DIRECTIONS - Repeat every entry word for word, skipping the pictures.

DATA TO USE -
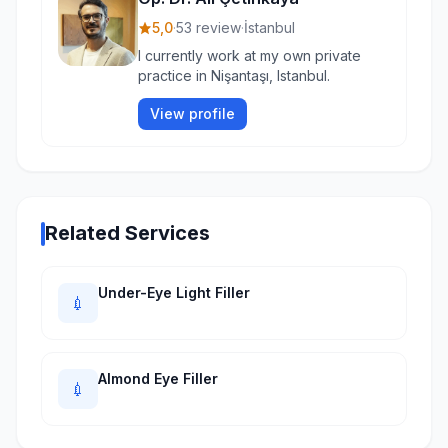
5,0
·
53 review
·
İstanbul
I currently work at my own private
practice in Nişantaşı, Istanbul.
View profile
Related Services
Under-Eye Light Filler
💉
Almond Eye Filler
💉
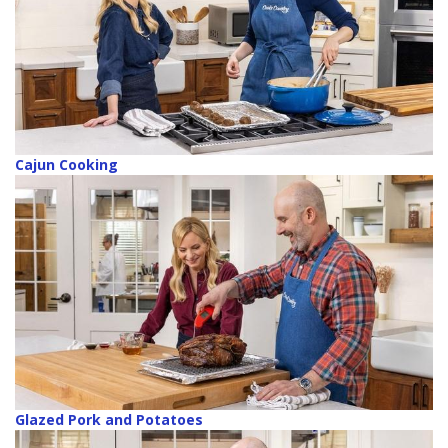
Cajun Cooking
Glazed Pork and Potatoes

ANSWER BOX -
5,0
·
53 review
·
İstanbul
I currently work at my own private
practice in Nişantaşı, Istanbul.
View profile
Related Services
Under-Eye Light Filler
💉
Almond Eye Filler
💉
Cajun Cooking
Glazed Pork and Potatoes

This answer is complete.